Campaigns are gearing up for the groundwork needed to reconcile rejected ballots across the county. These votes could prove pivotal in closely contested races.
For ballots to be counted, they must first be marked “accepted.” You can check on the status of your ballot at any time. Each voter has a ballot that is marked when it is mailed and received. Upon receipt by county election officials, ballots are either “accepted” with no validation errors, or rejected. The vast majority of ballots are immediately accepted, counted and thereby included in the final tallies for election rallies. These are the ballots that go into vote tallies for all election races. Rejected ballots are not counted because they failed to be validated and must be reconciled to be counted.
Counties can reject ballots for many reasons, but the most common are missing a signature, have a signature that didn’t match, or were postmarked too late.
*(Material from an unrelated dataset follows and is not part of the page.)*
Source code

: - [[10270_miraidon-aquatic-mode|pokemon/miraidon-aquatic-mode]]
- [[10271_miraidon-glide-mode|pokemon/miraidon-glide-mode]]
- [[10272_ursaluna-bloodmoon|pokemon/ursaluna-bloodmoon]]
Late postmarked ballots are not eligible for reconciliation. The votes that are eligible for reconciliation must go through an affidavit process to ensure that the voter did cast the ballot that was received by the county. Anyone with a rejected ballot can contact the auditor’s office to have it accepted vice rejected. Still, most voters don’t realize this process exists or that their ballot was rejected in the first place.
For this reason, campaigns are preparing to do the hard volunteer work to reconcile these ballots for voters who likely have no idea they had a rejected vote.
Because ballot status is public information, volunteers can organize to help get ballots reconciled. The Washington State Republican Party, in coordination with multiple county and legislative district campaigns, are preparing to begin this laborious process tomorrow morning. Volunteers received training to understand the process and procedures for the task of ballot reconciliation. Voters’ political affiliation is not associated with ballot status, so political parties are likely to proceed carefully in the reconciliation process. There is no way for volunteers or political parties to know how individuals voted, only whether their vote was accepted or rejected. Reconciliation is allowed to continue until November 24th; after that, rejected ballots will remain uncounted.
Republican regional leaders estimate that Island County has up to 500 rejected ballots, but those numbers are speculative. At any rate, the volunteers stand ready to help ensure that voters have their votes counted in these very close elections.